Spark-Crawler: Apache Nutch-like crawler that runs on Apache Spark.
http://irds.usc.edu/sparkler/
Apache License 2.0
412 stars 143 forks source link

SPARKLER-236 Exclude net.jpountz.lz4 lz4 from kafka-clients dependency in sparkler-app/pom.xml #237

Closed lewismc closed 2 years ago

lewismc commented 3 years ago

What changes were proposed in this pull request?

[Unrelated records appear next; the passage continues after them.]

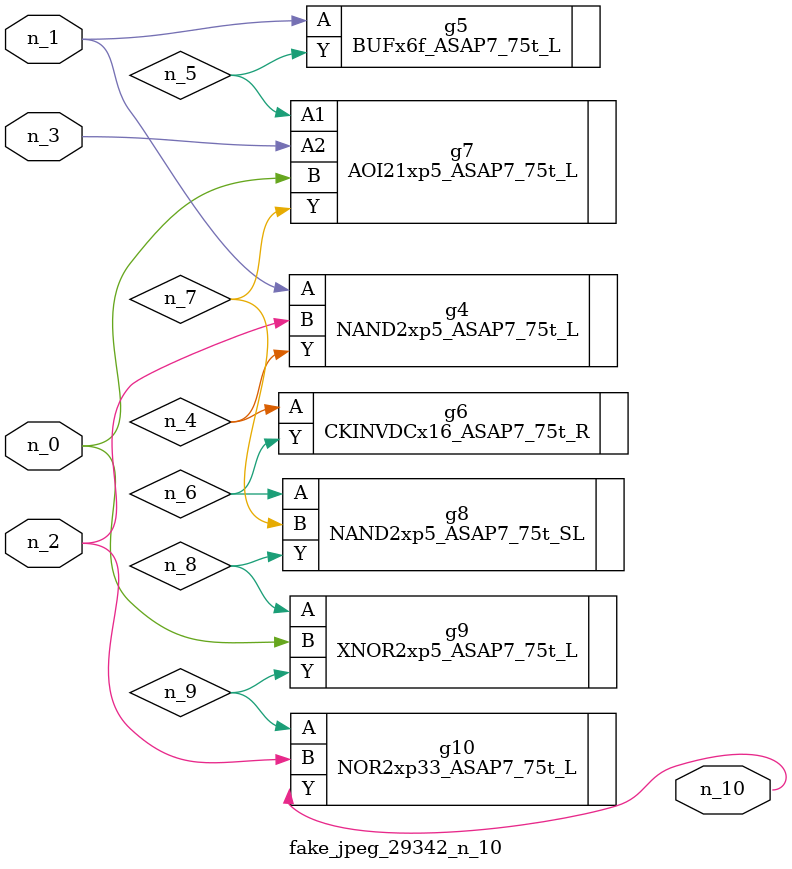
<source format=v>
module fake_jpeg_29342_n_10 (n_0, n_3, n_2, n_1, n_10);

input n_0;
input n_3;
input n_2;
input n_1;

output n_10;

wire n_4;
wire n_8;
wire n_9;
wire n_6;
wire n_5;
wire n_7;

NAND2xp5_ASAP7_75t_L g4 ( 
.A(n_1),
.B(n_2),
.Y(n_4)
);

BUFx6f_ASAP7_75t_L g5 ( 
.A(n_1),
.Y(n_5)
);

CKINVDCx16_ASAP7_75t_R g6 ( 
.A(n_4),
.Y(n_6)
);

NAND2xp5_ASAP7_75t_SL g8 ( 
.A(n_6),
.B(n_7),
.Y(n_8)
);

AOI21xp5_ASAP7_75t_L g7 ( 
.A1(n_5),
.A2(n_3),
.B(n_0),
.Y(n_7)
);

XNOR2xp5_ASAP7_75t_L g9 ( 
.A(n_8),
.B(n_0),
.Y(n_9)
);

NOR2xp33_ASAP7_75t_L g10 ( 
.A(n_9),
.B(n_2),
.Y(n_10)
);


endmodule
</source>
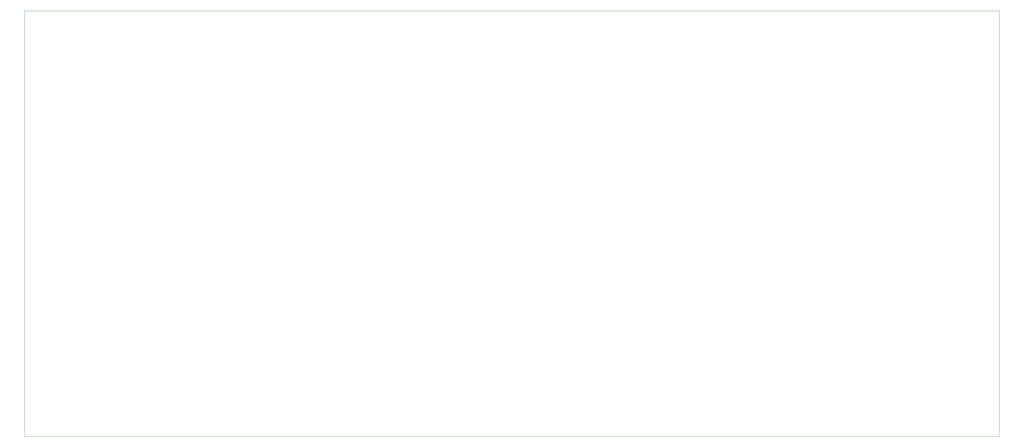
<source format=gm1>
G04 #@! TF.GenerationSoftware,KiCad,Pcbnew,(6.99.0-1603-g82820d4b1c)*
G04 #@! TF.CreationDate,2022-06-17T11:00:43+02:00*
G04 #@! TF.ProjectId,BalthazarKeyboard3-keycaps,42616c74-6861-47a6-9172-4b6579626f61,rev?*
G04 #@! TF.SameCoordinates,Original*
G04 #@! TF.FileFunction,Profile,NP*
%FSLAX46Y46*%
G04 Gerber Fmt 4.6, Leading zero omitted, Abs format (unit mm)*
G04 Created by KiCad (PCBNEW (6.99.0-1603-g82820d4b1c)) date 2022-06-17 11:00:43*
%MOMM*%
%LPD*%
G01*
G04 APERTURE LIST*
G04 #@! TA.AperFunction,Profile*
%ADD10C,0.100000*%
G04 #@! TD*
G04 APERTURE END LIST*
D10*
X295402000Y-45720000D02*
X295402000Y-172720000D01*
X4826000Y-45720000D02*
X295402000Y-45720000D01*
X4826000Y-172720000D02*
X4826000Y-45720000D01*
X295402000Y-172720000D02*
X4826000Y-172720000D01*
M02*

</source>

This PR addresses the issue reported in https://github.com/USCDataScience/sparkler/issues/236

Is this related to an already existing issue on sparkler?
https://github.com/USCDataScience/sparkler/issues/236

Will it close an existing issue?
Closes https://github.com/USCDataScience/sparkler/issues/236

How was this patch tested?

% cd sparkler-core && mvn clean install -DskipTests
% docker build -t sparkler-local -f sparkler-deployment/docker/Dockerfile .
% docker run -p 8983:8983 -p 4041:4040 -it --user sparkler -d 662c89b5cfb8
% docker exec -it --user sparkler 83ba4d5fc174418bcd8eeee78618c6fa45de2a79398000e5954f0600a45d14a1 /bin/bash
% /data/solr/bin/solr start -force
% /data/sparkler/bin/sparkler.sh inject -id 1 -su "https://www.lemonde.fr/"
% /data/sparkler/bin/sparkler.sh crawl -id 1 -tn 10 -i 2

... now the crawl executes and finishes without any issues.